The error can also be plotted when using color plots for a given category using the option "ETOT". In this case the error bar is always a rectangle:

draw.Draw(momresol_syst,"selmu_mom",10,0,5000,"reaction","accum_level>5","","SYS ETOT")

We can now include some weight systematics in our example. Since weight systematics do not modify the event properties and each of them is stored in a different variable in the output tree (weight_syst[i]). we can enable all of them and then plot them independently. The SandMuons systematic is disabled since it should be run over a sand muons file. So we can use this setup in the parameters file.

--- Systematics ------------
Enable/disable configurations with a single systematic (when EnableSingleWeightSystConfigurations = 1)
and enable systematics in the "all_syst" configuration (when EnableAllSystematics = 1)
 < baseAnalysis.Systematics.EnableSIPion            = 1 >       
 < baseAnalysis.Systematics.EnableSIProton          = 0 >       
 < baseAnalysis.Systematics.EnableFluxNeutrino      = 1 >       
 < baseAnalysis.Systematics.EnableFluxAntiNeutrino  = 0 >       
Number of toy experiments
 < baseAnalysis.Systematics.NumberOfToys = 100 >
The Random Seed. When throwing toys we want the same random numbers for all jobs. Thus, the random seed should be the same in all cases (and different from 0 !!!!)
     0 --> A pure random seed is generated based on time
 not 0 --> A fix random seed is used 
 < baseAnalysis.Systematics.RandomSeed = 1 >
Whether to apply a zero variation or the random variation. Zero variation is normally used to apply systematic corrections but not systematic errors. 
The number of toys should be one in that case
 < baseAnalysis.Systematics.ZeroVariation = 0 >
--- Configurations ------------
Create configurations with a single systematic ( a configuration for each systematic selected above)
 < baseAnalysis.Configurations.EnableSingleVariationSystConfigurations = 0 >
 < baseAnalysis.Configurations.EnableSingleWeightSystConfigurations    = 0 >
Enable/disable the configuration with all systematics (or the ones selected above)
 < baseAnalysis.Configurations.EnableAllSystematics = 1 >       
--- Systematics ------------
The single systematics configuration (when EnableSingle...SystConfigurations = 1)
or the all systematics configuration (when EnableAllSystematics = 1)

-- Direction 1 --
Rewrite the passage on plotting systematic errors, starting at "The error can" and ending at "EnableSingleWeightSystConfigurations = 1)", with "rectangle" changed to "box".
-- Direction 2 --
Go on with the passage on plotting systematic errors and setting up systematics in the parameters file from the point where it stops.

-- Given information --

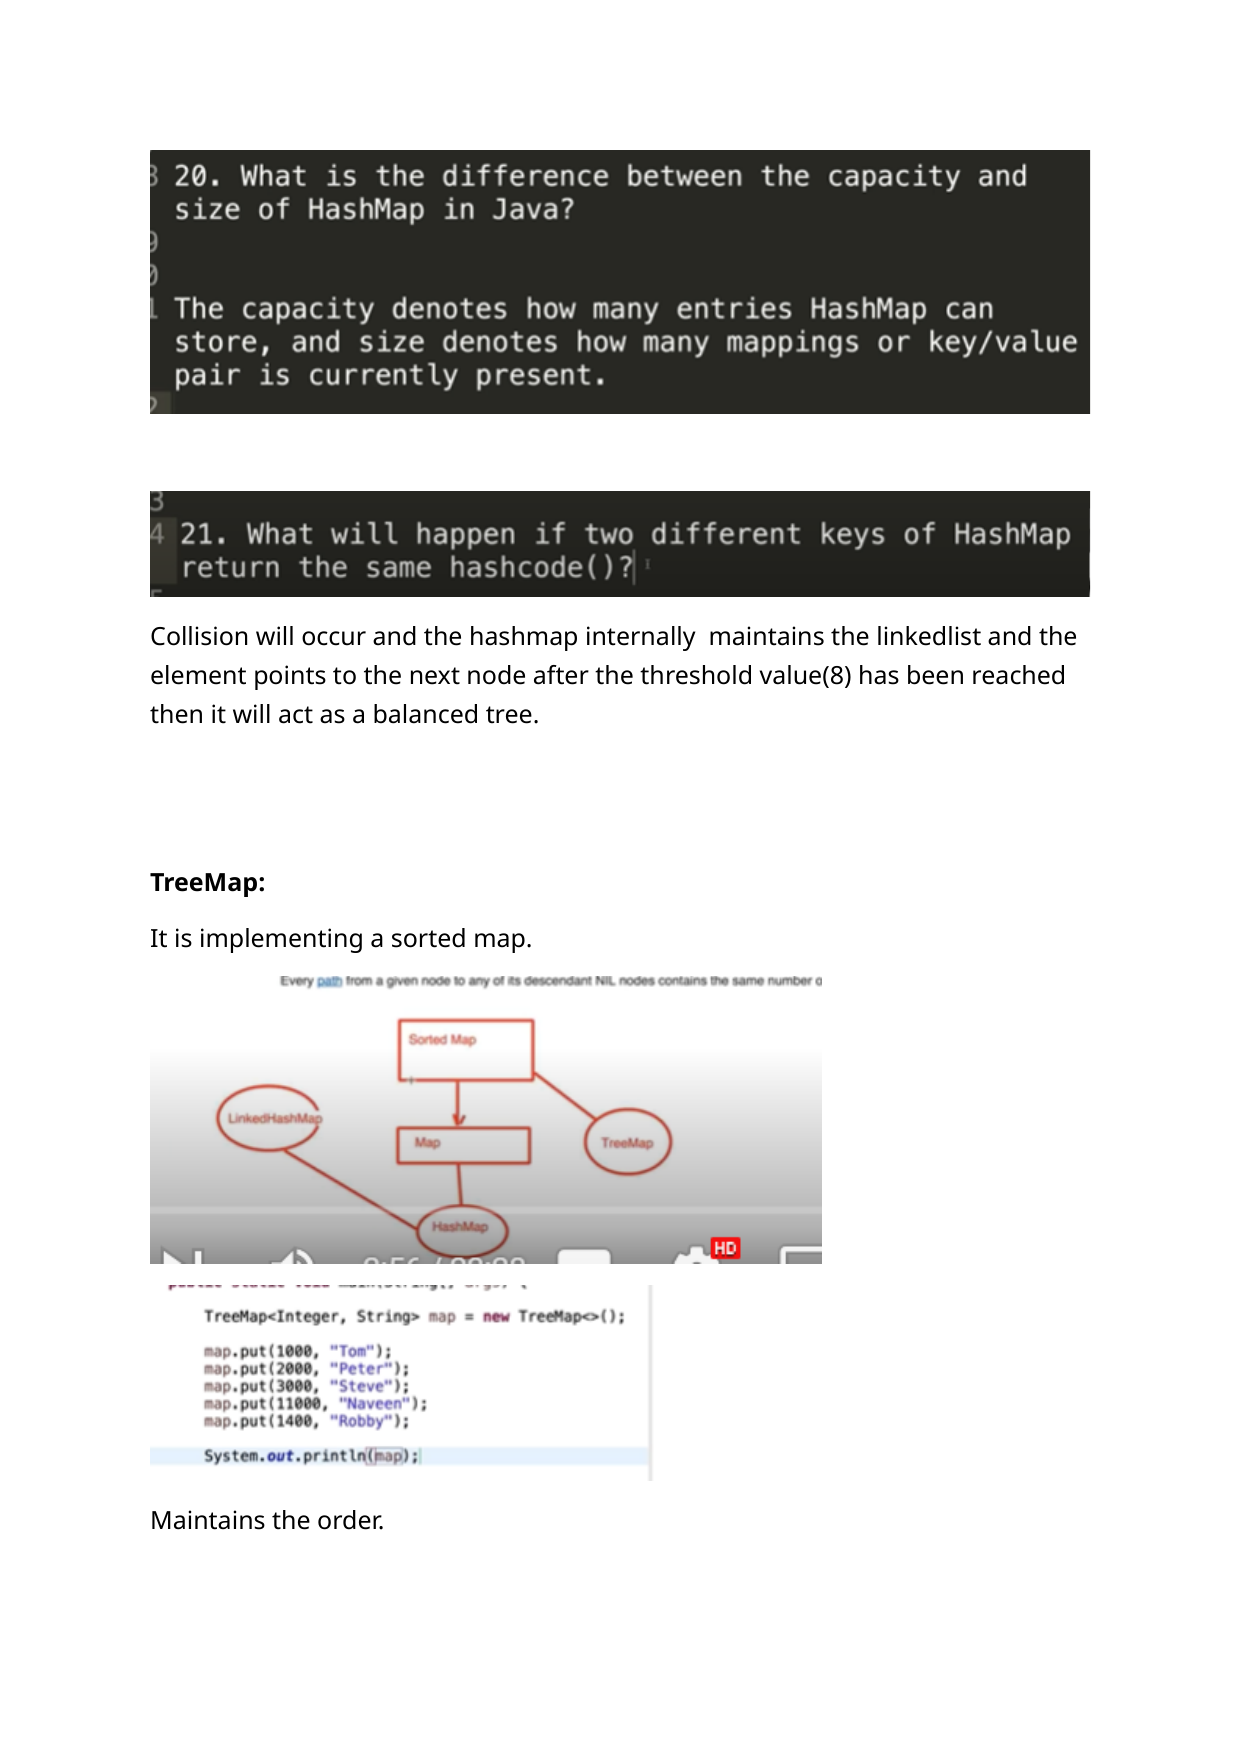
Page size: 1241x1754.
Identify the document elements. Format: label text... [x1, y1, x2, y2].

text TreeMap: [150, 864, 1090, 898]
text It is implementing a sorted map. [150, 920, 1090, 954]
text Collision will occur and the hashmap internally maintains the linkedlist and the element points to the next node after the threshold value(8) has been reached then it will act as a balanced tree. [150, 619, 1090, 731]
text Maintains the order. [150, 1502, 1090, 1537]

-- Task output 1 --
The error can also be plotted when using color plots for a given category using the option "ETOT". In this case the error bar is always a box:

draw.Draw(momresol_syst,"selmu_mom",10,0,5000,"reaction","accum_level>5","","SYS ETOT")

We can now include some weight systematics in our example. Since weight systematics do not modify the event properties and each of them is stored in a different variable in the output tree (weight_syst[i]). we can enable all of them and then plot them independently. The SandMuons systematic is disabled since it should be run over a sand muons file. So we can use this setup in the parameters file.

--- Systematics ------------
Enable/disable configurations with a single systematic (when EnableSingleWeightSystConfigurations = 1)

-- Task output 2 --
need to be enabled in baseAnalysis parameter file
TPC-FGD related, observable variation systematics
 < baseTrackerAnalysis.Systematics.EnableBFieldDist        = 0 >
 < baseTrackerAnalysis.Systematics.EnableMomScale          = 0 >
 < baseTrackerAnalysis.Systematics.EnableMomRes            = 0 >
 < baseTrackerAnalysis.Systematics.EnableMomRangeRes       = 0 >
 < baseTrackerAnalysis.Systematics.EnableTPCPID            = 0 >
 < baseTrackerAnalysis.Systematics.EnableFGDPID            = 0 >
TPC-FGD related, efficiency-like systematics (i.e. weight systematics)
 < baseTrackerAnalysis.Systematics.EnableTPCClusterEff     = 1 >
 < baseTrackerAnalysis.Systematics.EnableTPCTrackEff       = 1 >
 < baseTrackerAnalysis.Systematics.EnableChargeConf        = 1 > i.e. TPC Charge ID efficiency
 < baseTrackerAnalysis.Systematics.EnableTPCFGDMatchEff    = 1 >
 < baseTrackerAnalysis.Systematics.EnableFGDTrackEff       = 0 > (not in TN212)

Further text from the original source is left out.